On 13 April 2026, the Company entered into an agreement to be acquired by Somnigroup International Inc., with the transaction anticipated to close by year-end 2026, subject to customary closing conditions, including approval by Leggett & Platt’s shareholders and receipt of applicable regulatory approvals.
President and CEO Karl Glassman commented: “In aggregate, first quarter sales were in line with our expectations, and restructuring actions implemented over the past two years continued to deliver EBIT benefits, reflecting continued progress in structurally improving our earnings profile.
“At the same time, first quarter results reflected lower market demand across most of our businesses compared to the prior year, particularly in residential end markets. Demand in our domestic bedding business was lower than anticipated, as the overall health of the U.S. industry remains challenged across both manufacturers and retailers due to continued weakness in consumer activity. Market conditions were stable early in the quarter, and the President’s Day promotional period generally met expectations. As the quarter progressed, however, weather-related closures, economic uncertainty, and lower consumer sentiment driven by the war in Iran weighed on demand. As a result, we believe the U.S. mattress market declined by high single to low double digits in the first quarter.
“In addition to weak demand, our teams navigated a dynamic global environment related to the war in Iran, which drove higher transportation costs and increased transit times late in the quarter, as well as higher chemical prices that will begin to impact our costs in the second quarter. The combination of lower volume and continued cost pressures – most notably in our Furniture, Flooring & Textile Products segment – resulted in lower margins. We are mitigating these pressures through product and sourcing actions and by passing through price increases where appropriate.

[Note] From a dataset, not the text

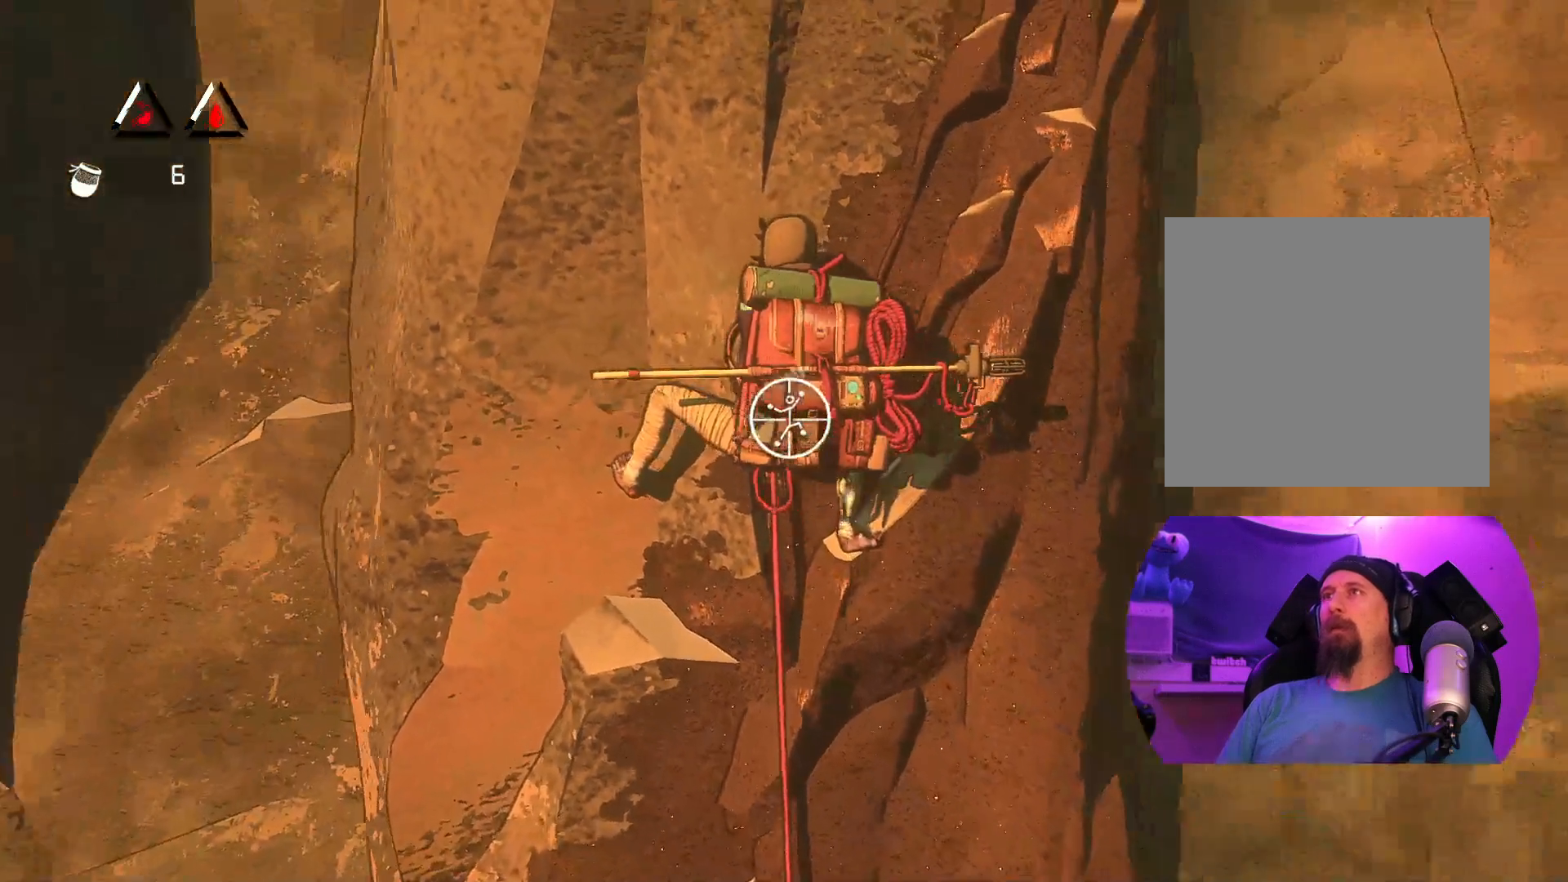
{"buttons": ["R1"], "left_stick": "center", "right_stick": "center", "events": [[183, "right_stick", "down-left"], [400, "right_stick", "center"]]}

“Despite these macroeconomic challenges and disruptions, we remain focused on our long-term priorities. As previously announced, we signed a merger agreement with Somnigroup, a valued long–standing customer and partner, that provides Leggett & Platt shareholders with an opportunity to participate in the future growth and value creation of a leading global company. For more than 140 years, Leggett & Platt has been defined by innovation, quality, and strong customer partnerships. We believe this combination positions us well to continue delivering compelling strategic and financial value for our customers, employees and shareholders.”